» DATA SECTION
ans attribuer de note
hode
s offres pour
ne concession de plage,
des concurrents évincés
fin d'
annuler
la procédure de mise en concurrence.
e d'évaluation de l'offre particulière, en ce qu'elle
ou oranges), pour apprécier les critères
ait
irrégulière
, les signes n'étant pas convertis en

» PROBLEM
Identify every line above that includes the word "pour", and show those lines.

» YOUR RESPONSE
s offres pour
ou oranges), pour apprécier les critères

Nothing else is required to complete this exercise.